──────── Dataset extract ────────

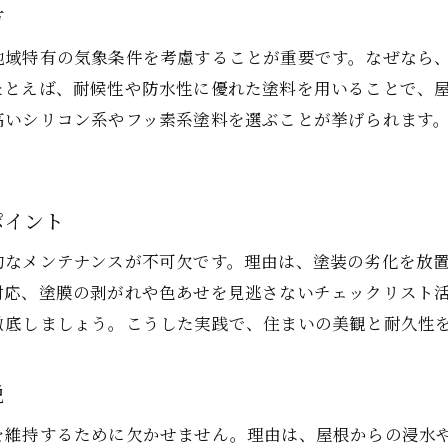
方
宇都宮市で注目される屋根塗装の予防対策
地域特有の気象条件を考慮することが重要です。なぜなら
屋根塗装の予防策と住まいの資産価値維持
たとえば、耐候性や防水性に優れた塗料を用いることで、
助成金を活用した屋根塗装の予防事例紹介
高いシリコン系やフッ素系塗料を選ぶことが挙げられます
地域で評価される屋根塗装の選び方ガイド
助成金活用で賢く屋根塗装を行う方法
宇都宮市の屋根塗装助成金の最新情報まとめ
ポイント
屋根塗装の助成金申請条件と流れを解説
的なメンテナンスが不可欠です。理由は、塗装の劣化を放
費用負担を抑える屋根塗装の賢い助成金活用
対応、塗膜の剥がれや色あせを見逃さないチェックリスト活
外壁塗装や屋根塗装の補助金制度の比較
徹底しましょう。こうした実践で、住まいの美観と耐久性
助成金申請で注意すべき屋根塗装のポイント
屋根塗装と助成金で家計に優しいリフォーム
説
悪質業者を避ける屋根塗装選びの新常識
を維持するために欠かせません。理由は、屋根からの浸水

────────
──────── Dataset extract ────────

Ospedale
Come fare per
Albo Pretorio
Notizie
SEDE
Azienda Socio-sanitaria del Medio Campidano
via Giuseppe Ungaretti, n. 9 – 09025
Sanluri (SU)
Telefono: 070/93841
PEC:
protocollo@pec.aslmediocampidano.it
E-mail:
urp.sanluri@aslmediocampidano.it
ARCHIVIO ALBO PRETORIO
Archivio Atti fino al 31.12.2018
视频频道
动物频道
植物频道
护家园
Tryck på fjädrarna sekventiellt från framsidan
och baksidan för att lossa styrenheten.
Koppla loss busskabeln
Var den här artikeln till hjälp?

────────

Activity
Find every line in the records that contains the string "aslmediocampidano", and copy each of those lines.

Task result
protocollo@pec.aslmediocampidano.it
urp.sanluri@aslmediocampidano.it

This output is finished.